**Task requirements**
Output every record exactly and leave each picture out.

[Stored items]
=======

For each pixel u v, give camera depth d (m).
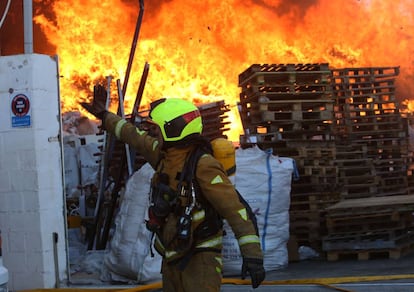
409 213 8.68
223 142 3.92
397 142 11.60
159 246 3.83
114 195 9.73
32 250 7.00
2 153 7.05
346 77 11.46
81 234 10.65
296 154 10.04
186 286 3.63
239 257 7.33
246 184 7.77
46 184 7.06
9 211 7.05
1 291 4.18
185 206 3.60
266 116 9.74
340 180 10.30
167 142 3.71
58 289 6.80
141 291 6.48
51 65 7.20
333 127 10.78
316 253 9.07
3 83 7.05
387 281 6.38
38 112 7.02
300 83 10.12
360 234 8.61
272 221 7.81
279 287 6.36
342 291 6.07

=======

**Result**
For each pixel u v, give camera depth d (m).
409 213 8.68
223 142 3.92
397 142 11.60
159 246 3.83
114 195 9.73
32 250 7.00
2 153 7.05
346 77 11.46
81 234 10.65
296 154 10.04
186 286 3.63
239 257 7.33
246 184 7.77
46 184 7.06
9 211 7.05
1 291 4.18
185 206 3.60
266 116 9.74
340 180 10.30
167 142 3.71
58 289 6.80
141 291 6.48
51 65 7.20
333 127 10.78
316 253 9.07
3 83 7.05
387 281 6.38
38 112 7.02
300 83 10.12
360 234 8.61
272 221 7.81
279 287 6.36
342 291 6.07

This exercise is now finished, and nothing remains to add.